As a main result from these simulation experiments, we are interested in obtaining information about how the proposed adaptive scheduling strategy performs on average, and some bounds for the worst case situations. Therefore, in our simulations we consider that the number of processors is available through the whole execution of the application (i.e. this would be the ideal case in which no suspensions occur).
4.1 Policies Description
The set of scheduling strategies used in the comparison were the following:
· LPTF (Largest Processing Time First): For each iteration this policy first assigns the tasks with largest execution time. Before an iteration begins, tasks are sorted decreasingly by execution time. Then, each time a worker is ready to receive work, the master sends the next task of the list, that is, the task with largest execution time. It is well known that LPTF is at least ¾ of the optimum [9]. This policy needs to know the exact execution time of the tasks in advance, which is not generally possible in a real situation, therefore it is only used as a sort of upper bound in the performance achievable by the other strategies.
· LPTF on Expectation: It works in the same way as LPTF, but tasks are initially sorted decreasingly by the expected execution time.
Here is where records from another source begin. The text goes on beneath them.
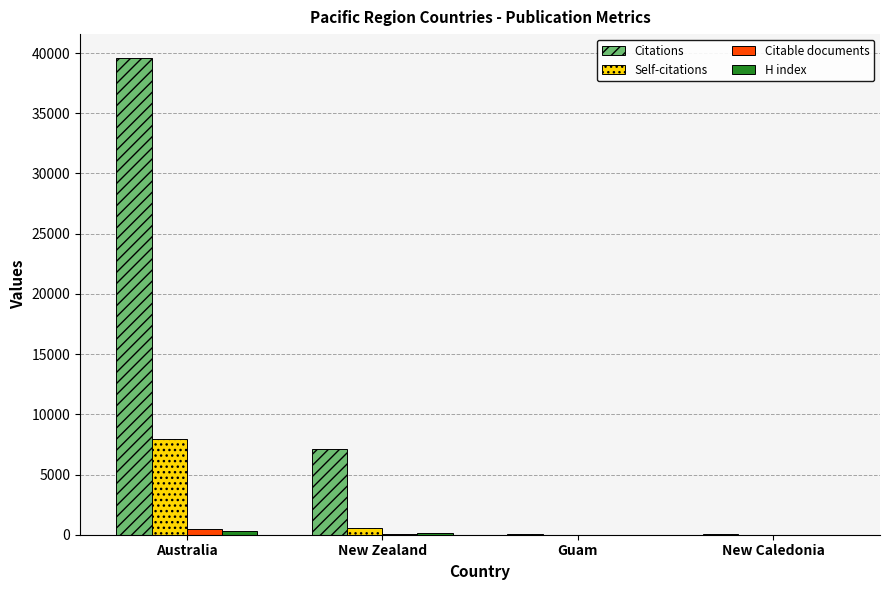

At which label is Citations closest to 19813?

New Zealand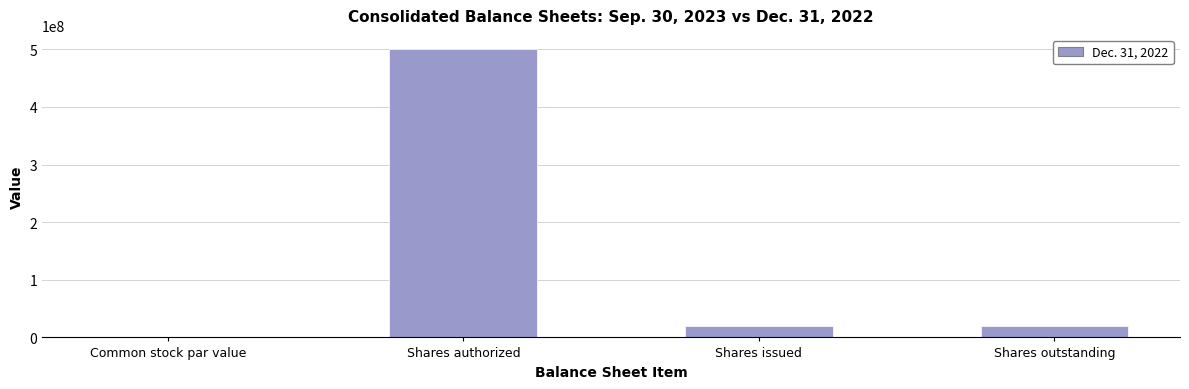

What is the average value?

135213079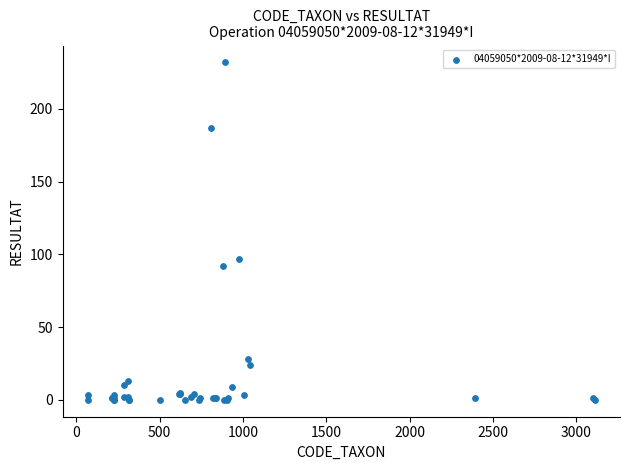

What Y value in the scatter plot is closest to 116?

97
In each iteration tasks are assigned in that predefined order. If there is no variation of the execution time of the tasks, the behavior of this policy is the same as LPTF. This policy is static and non-adaptive, and represents the case in which the user has an approximately good knowledge of the behavior of the application and wants to control the execution of the tasks in the order that he specifies. Obviously, it is possible for a user to have an accurate estimation of the distribution of times between the tasks of the application, but in practice, small variations will affect the overall efficiency because the order of assignment is fixed by the user at the beginning.
· Random: For each iteration, each time a worker is ready to get work, a random task is assigned. This strategy represents the case of a pure dynamic method that does not know anything about the application. In principle, it would obtain the worst performance of all the presented strategies, therefore it will be used as a lower bound in the performance achievable by the other strategies.
4.2. Simulation Framework
All described scheduling policies have been simulated systematically, to obtain efficiency and execution time, with all the possible number of workers ranging from 1 to as many workers as numbers of tasks, considering the following factors:
· Workload (W): This represents the work percentage done when executing the 20% largest tasks. We have considered 30%, 40%, 50%, 60%, 78% 80% and 90% workload values. A 30% workload would correspond to highly balanced applications in which near all the tasks exhibit a similar execution time. On the contrary, a 90% workload would correspond to applications in which a small number of tasks are responsible for the largest amount of work. Moreover, the 20% largest tasks can have similar or different execution times. They are similar if their execution time differences are not greater than 20%. The same happens to the other 80% of tasks. For each workload value we have undertaken simulations with the four possibilities (referred as i-i in figures of section 4.3).